TASK INPUT:
-----

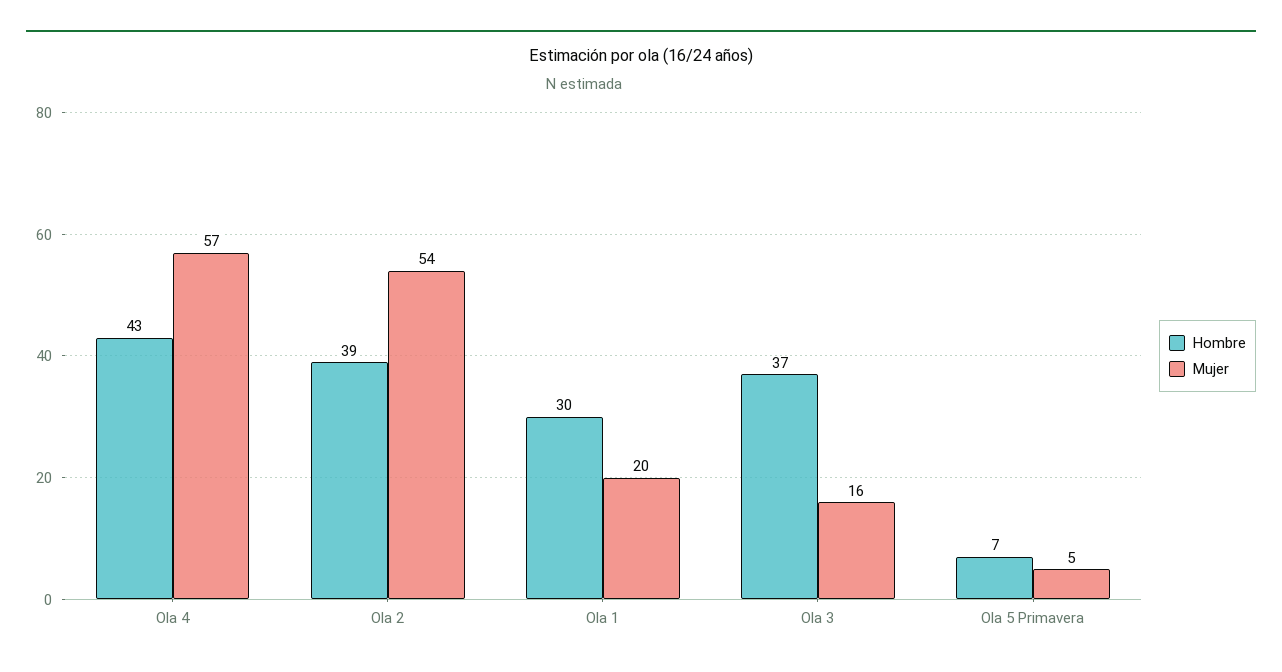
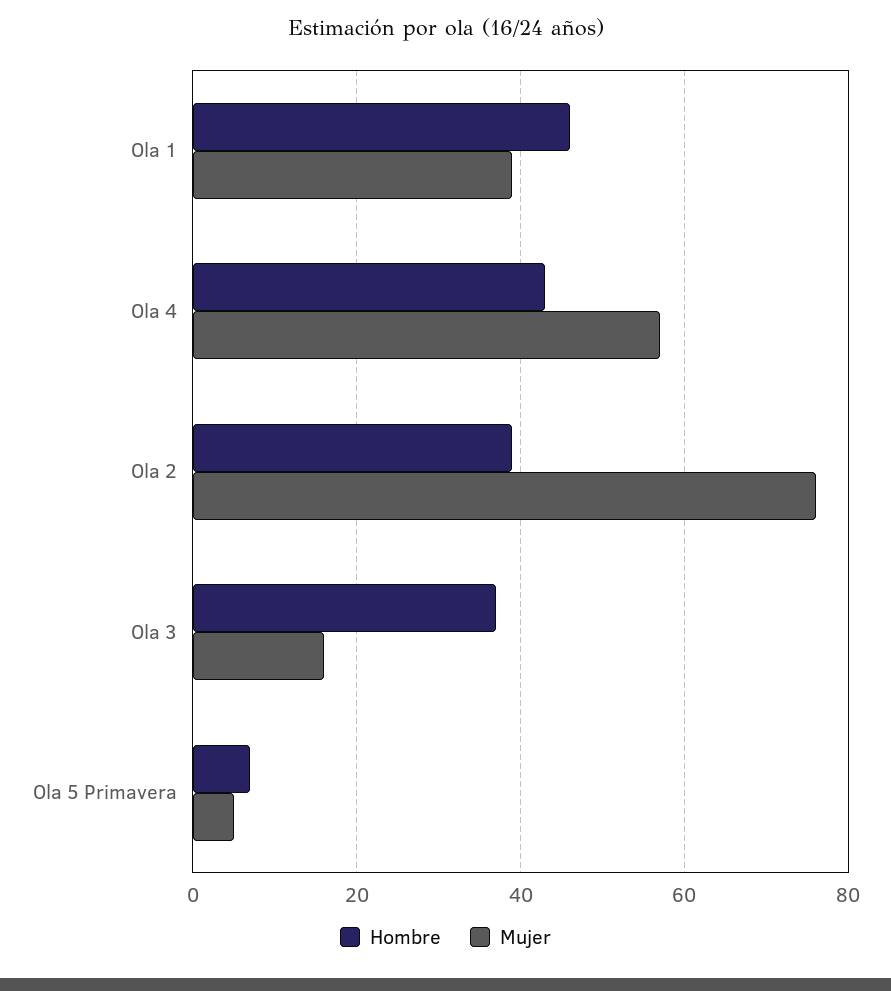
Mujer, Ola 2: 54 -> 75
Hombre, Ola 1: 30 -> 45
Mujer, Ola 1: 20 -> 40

-----

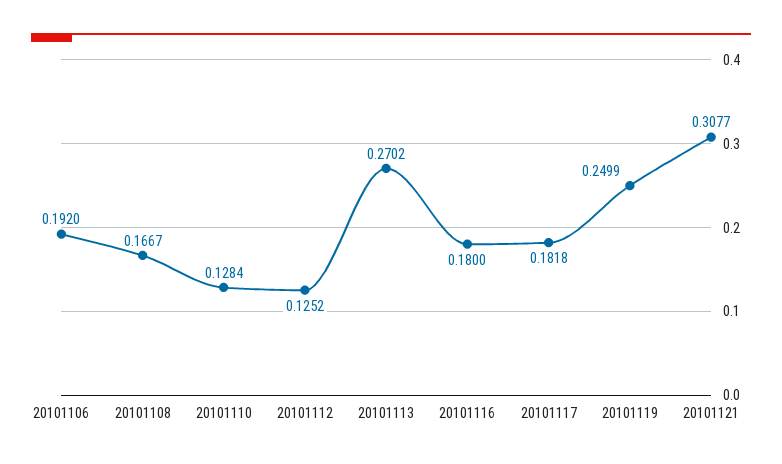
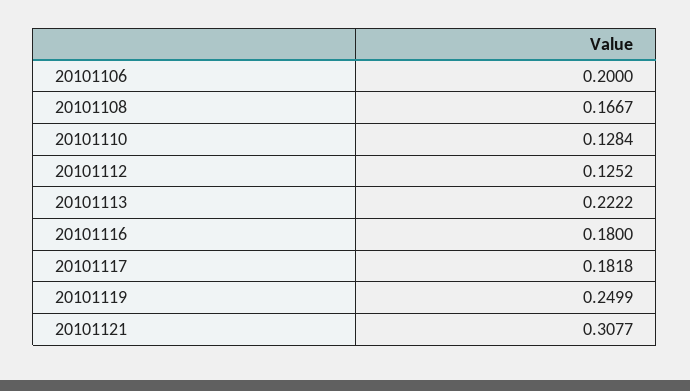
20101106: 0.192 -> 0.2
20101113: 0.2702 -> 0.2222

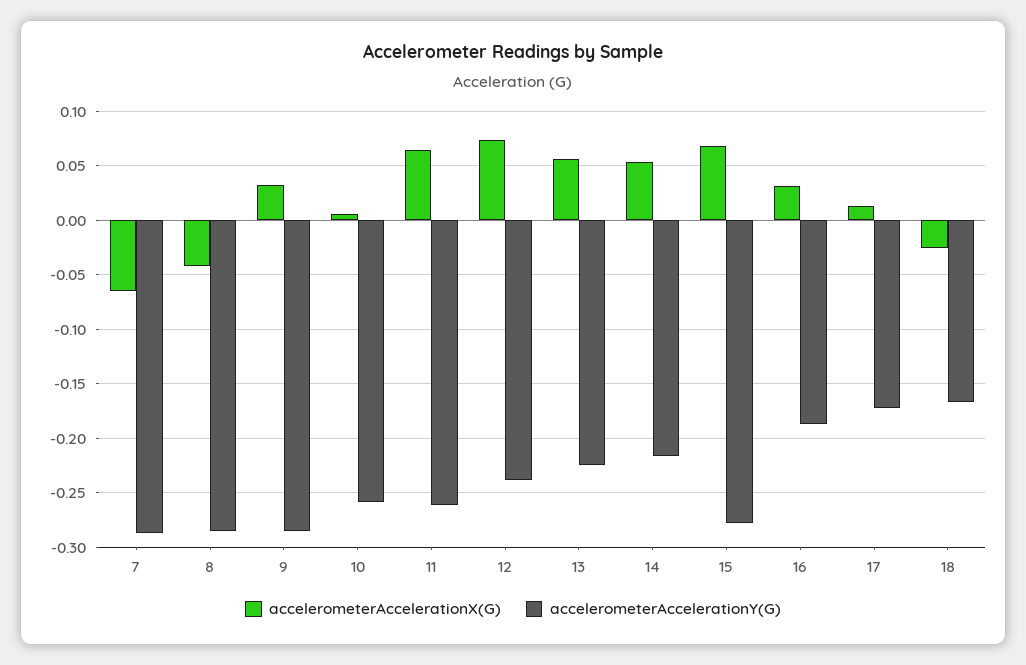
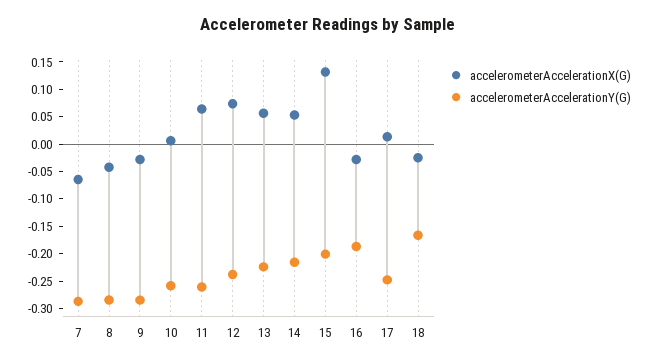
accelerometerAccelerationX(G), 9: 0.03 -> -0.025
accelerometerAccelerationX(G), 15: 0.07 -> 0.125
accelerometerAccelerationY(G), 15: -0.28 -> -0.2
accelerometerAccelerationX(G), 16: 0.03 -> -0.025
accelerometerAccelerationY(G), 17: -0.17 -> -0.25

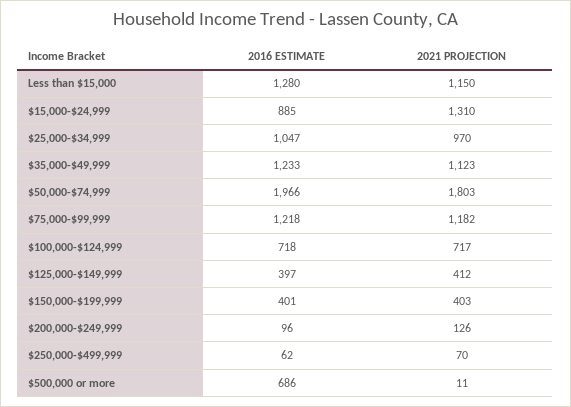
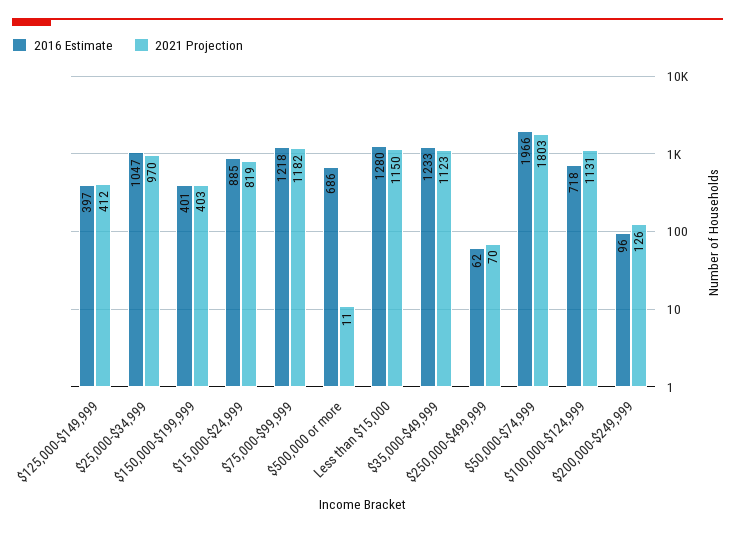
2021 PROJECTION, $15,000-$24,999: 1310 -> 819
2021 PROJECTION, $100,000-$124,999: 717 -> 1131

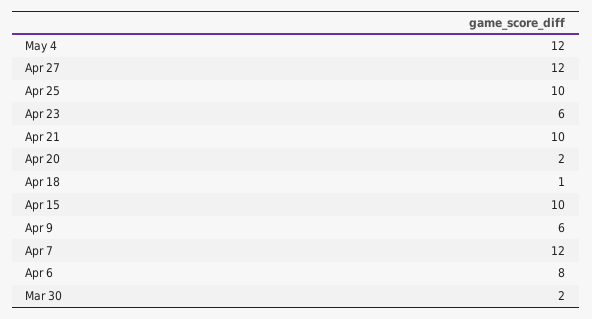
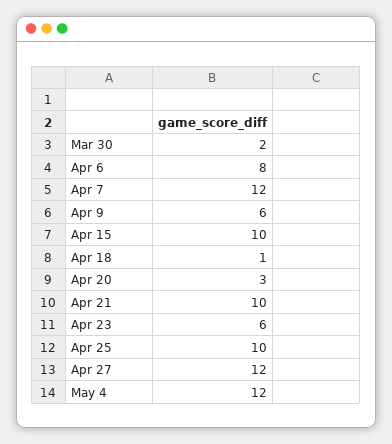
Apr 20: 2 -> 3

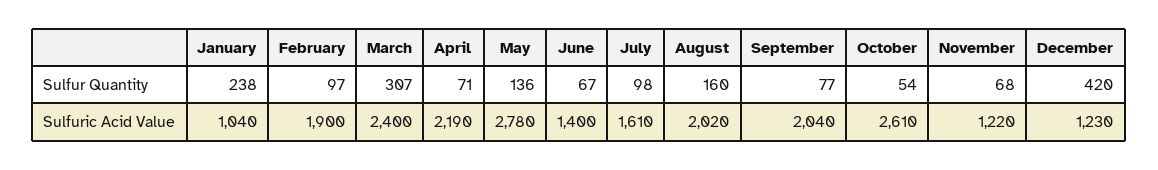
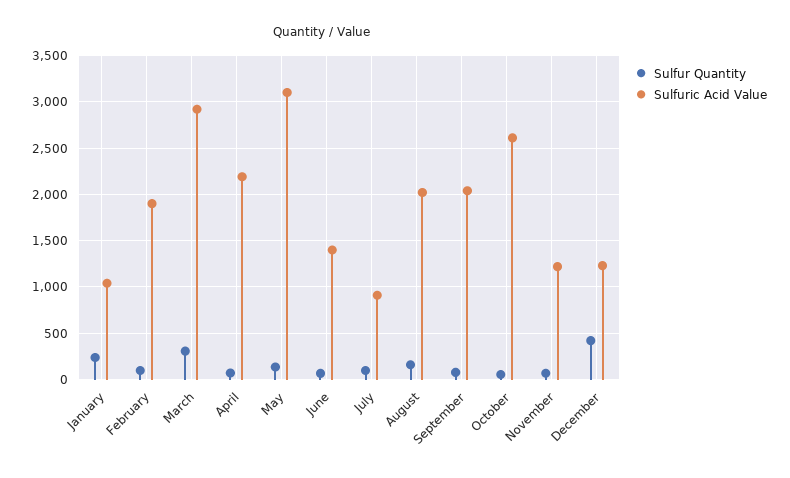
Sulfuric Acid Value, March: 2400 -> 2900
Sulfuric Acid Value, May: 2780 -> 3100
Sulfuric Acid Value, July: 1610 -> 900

-----

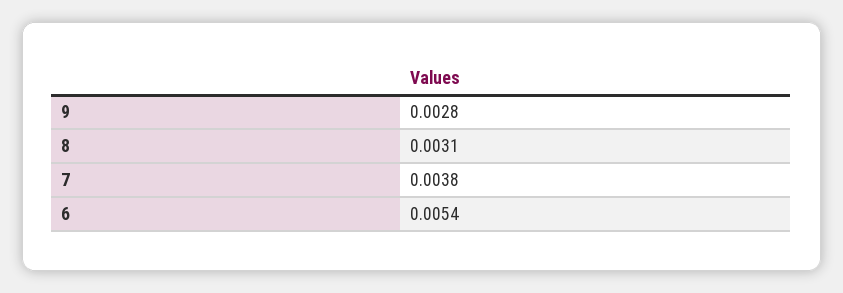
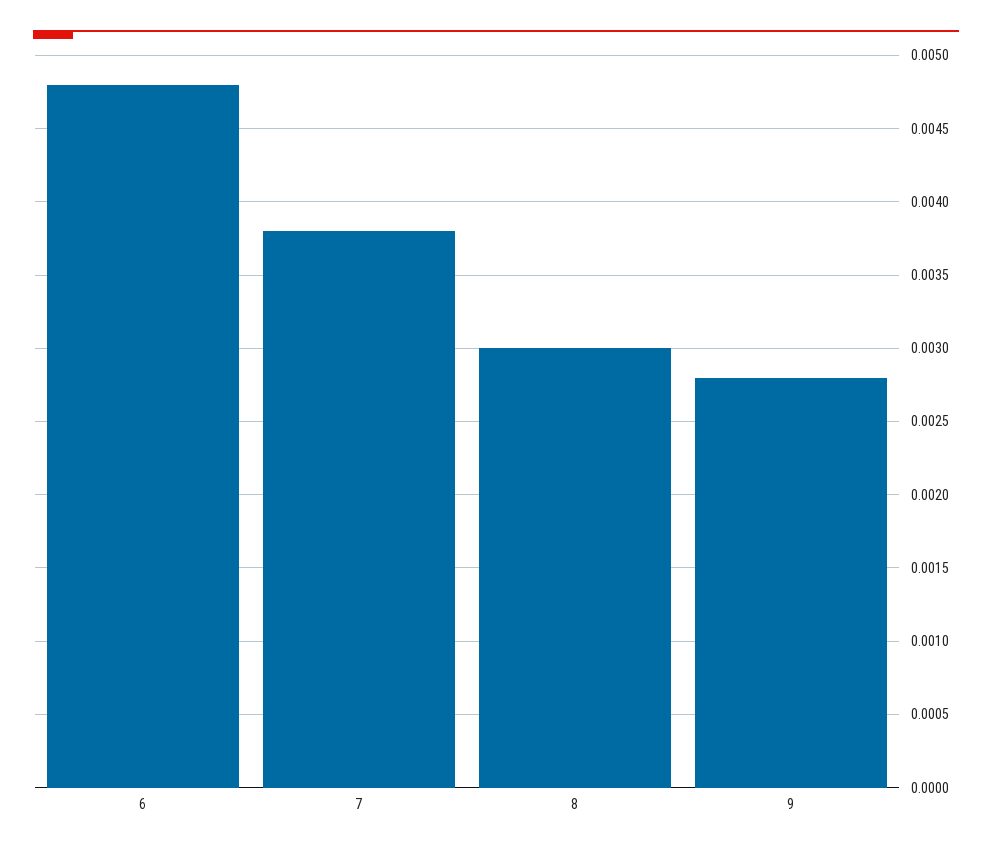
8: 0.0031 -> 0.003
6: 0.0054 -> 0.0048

-----

EXERCISE DIRECTIONS: The lines to show are those in the data above that include "Value".

RESULT OF THIS EXERCISE:
Sulfuric Acid Value, March: 2400 -> 2900
Sulfuric Acid Value, May: 2780 -> 3100
Sulfuric Acid Value, July: 1610 -> 900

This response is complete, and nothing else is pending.